#### Required action:
Reproduce every line of the entries below character for character, keeping the original line breaks.

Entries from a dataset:

────────────────────────────────────────

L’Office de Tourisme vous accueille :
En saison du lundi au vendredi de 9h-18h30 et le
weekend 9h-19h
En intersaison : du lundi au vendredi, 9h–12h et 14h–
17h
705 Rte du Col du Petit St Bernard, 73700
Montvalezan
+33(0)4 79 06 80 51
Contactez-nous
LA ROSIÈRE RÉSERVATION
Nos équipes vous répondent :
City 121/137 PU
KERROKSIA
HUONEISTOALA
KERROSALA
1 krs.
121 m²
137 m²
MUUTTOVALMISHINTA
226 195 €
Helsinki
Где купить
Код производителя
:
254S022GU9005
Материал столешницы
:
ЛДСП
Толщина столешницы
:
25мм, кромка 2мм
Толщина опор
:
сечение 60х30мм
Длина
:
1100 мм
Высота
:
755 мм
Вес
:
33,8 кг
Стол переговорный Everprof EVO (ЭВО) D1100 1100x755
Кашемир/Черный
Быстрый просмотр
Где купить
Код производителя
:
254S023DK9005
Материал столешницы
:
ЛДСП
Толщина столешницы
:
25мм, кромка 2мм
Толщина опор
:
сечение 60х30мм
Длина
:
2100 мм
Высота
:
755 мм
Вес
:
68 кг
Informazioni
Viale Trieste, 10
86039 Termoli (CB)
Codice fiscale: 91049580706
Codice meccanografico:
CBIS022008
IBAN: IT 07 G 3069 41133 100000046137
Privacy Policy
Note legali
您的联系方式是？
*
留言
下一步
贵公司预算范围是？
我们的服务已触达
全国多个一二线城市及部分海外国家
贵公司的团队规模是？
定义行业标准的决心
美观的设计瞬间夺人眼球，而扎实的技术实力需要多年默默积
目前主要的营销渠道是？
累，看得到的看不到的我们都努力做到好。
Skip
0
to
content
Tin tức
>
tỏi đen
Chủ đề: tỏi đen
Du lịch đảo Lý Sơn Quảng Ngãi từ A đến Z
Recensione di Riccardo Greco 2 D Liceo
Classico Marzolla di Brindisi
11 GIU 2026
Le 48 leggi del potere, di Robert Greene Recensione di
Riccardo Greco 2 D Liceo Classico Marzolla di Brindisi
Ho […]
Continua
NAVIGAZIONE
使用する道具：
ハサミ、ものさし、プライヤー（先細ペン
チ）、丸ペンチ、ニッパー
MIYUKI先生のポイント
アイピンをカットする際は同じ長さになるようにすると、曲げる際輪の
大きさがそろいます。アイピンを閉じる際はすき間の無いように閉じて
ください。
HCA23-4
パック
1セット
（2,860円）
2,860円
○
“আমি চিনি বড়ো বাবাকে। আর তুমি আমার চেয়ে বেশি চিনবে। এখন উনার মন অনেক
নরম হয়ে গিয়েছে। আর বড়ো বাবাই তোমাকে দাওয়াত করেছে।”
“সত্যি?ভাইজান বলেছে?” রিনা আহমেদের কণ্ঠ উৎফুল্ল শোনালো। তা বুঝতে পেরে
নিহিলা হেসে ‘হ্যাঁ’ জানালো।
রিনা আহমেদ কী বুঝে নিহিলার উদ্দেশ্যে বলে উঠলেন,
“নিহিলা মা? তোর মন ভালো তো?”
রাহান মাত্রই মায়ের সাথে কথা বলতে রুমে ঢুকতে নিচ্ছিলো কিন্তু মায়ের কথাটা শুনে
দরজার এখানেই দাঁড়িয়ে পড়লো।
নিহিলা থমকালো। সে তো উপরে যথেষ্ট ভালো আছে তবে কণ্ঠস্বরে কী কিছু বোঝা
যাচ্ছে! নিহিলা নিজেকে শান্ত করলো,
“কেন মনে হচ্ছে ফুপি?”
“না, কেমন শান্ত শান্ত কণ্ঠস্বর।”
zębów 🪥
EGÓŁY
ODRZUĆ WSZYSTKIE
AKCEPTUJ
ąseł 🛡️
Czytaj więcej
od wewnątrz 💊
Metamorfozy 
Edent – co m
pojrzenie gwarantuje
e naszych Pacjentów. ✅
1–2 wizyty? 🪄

────────────────────────────────────────

#### Task output:
L’Office de Tourisme vous accueille :
En saison du lundi au vendredi de 9h-18h30 et le
weekend 9h-19h
En intersaison : du lundi au vendredi, 9h–12h et 14h–
17h
705 Rte du Col du Petit St Bernard, 73700
Montvalezan
+33(0)4 79 06 80 51
Contactez-nous
LA ROSIÈRE RÉSERVATION
Nos équipes vous répondent :
City 121/137 PU
KERROKSIA
HUONEISTOALA
KERROSALA
1 krs.
121 m²
137 m²
MUUTTOVALMISHINTA
226 195 €
Helsinki
Где купить
Код производителя
:
254S022GU9005
Материал столешницы
:
ЛДСП
Толщина столешницы
:
25мм, кромка 2мм
Толщина опор
:
сечение 60х30мм
Длина
:
1100 мм
Высота
:
755 мм
Вес
:
33,8 кг
Стол переговорный Everprof EVO (ЭВО) D1100 1100x755
Кашемир/Черный
Быстрый просмотр
Где купить
Код производителя
:
254S023DK9005
Материал столешницы
:
ЛДСП
Толщина столешницы
:
25мм, кромка 2мм
Толщина опор
:
сечение 60х30мм
Длина
:
2100 мм
Высота
:
755 мм
Вес
:
68 кг
Informazioni
Viale Trieste, 10
86039 Termoli (CB)
Codice fiscale: 91049580706
Codice meccanografico:
CBIS022008
IBAN: IT 07 G 3069 41133 100000046137
Privacy Policy
Note legali
您的联系方式是？
*
留言
下一步
贵公司预算范围是？
我们的服务已触达
全国多个一二线城市及部分海外国家
贵公司的团队规模是？
定义行业标准的决心
美观的设计瞬间夺人眼球，而扎实的技术实力需要多年默默积
目前主要的营销渠道是？
累，看得到的看不到的我们都努力做到好。
Skip
0
to
content
Tin tức
>
tỏi đen
Chủ đề: tỏi đen
Du lịch đảo Lý Sơn Quảng Ngãi từ A đến Z
Recensione di Riccardo Greco 2 D Liceo
Classico Marzolla di Brindisi
11 GIU 2026
Le 48 leggi del potere, di Robert Greene Recensione di
Riccardo Greco 2 D Liceo Classico Marzolla di Brindisi
Ho […]
Continua
NAVIGAZIONE
使用する道具：
ハサミ、ものさし、プライヤー（先細ペン
チ）、丸ペンチ、ニッパー
MIYUKI先生のポイント
アイピンをカットする際は同じ長さになるようにすると、曲げる際輪の
大きさがそろいます。アイピンを閉じる際はすき間の無いように閉じて
ください。
HCA23-4
パック
1セット
（2,860円）
2,860円
○
“আমি চিনি বড়ো বাবাকে। আর তুমি আমার চেয়ে বেশি চিনবে। এখন উনার মন অনেক
নরম হয়ে গিয়েছে। আর বড়ো বাবাই তোমাকে দাওয়াত করেছে।”
“সত্যি?ভাইজান বলেছে?” রিনা আহমেদের কণ্ঠ উৎফুল্ল শোনালো। তা বুঝতে পেরে
নিহিলা হেসে ‘হ্যাঁ’ জানালো।
রিনা আহমেদ কী বুঝে নিহিলার উদ্দেশ্যে বলে উঠলেন,
“নিহিলা মা? তোর মন ভালো তো?”
রাহান মাত্রই মায়ের সাথে কথা বলতে রুমে ঢুকতে নিচ্ছিলো কিন্তু মায়ের কথাটা শুনে
দরজার এখানেই দাঁড়িয়ে পড়লো।
নিহিলা থমকালো। সে তো উপরে যথেষ্ট ভালো আছে তবে কণ্ঠস্বরে কী কিছু বোঝা
যাচ্ছে! নিহিলা নিজেকে শান্ত করলো,
“কেন মনে হচ্ছে ফুপি?”
“না, কেমন শান্ত শান্ত কণ্ঠস্বর।”
zębów 🪥
EGÓŁY
ODRZUĆ WSZYSTKIE
AKCEPTUJ
ąseł 🛡️
Czytaj więcej
od wewnątrz 💊
Metamorfozy 
Edent – co m
pojrzenie gwarantuje
e naszych Pacjentów. ✅
1–2 wizyty? 🪄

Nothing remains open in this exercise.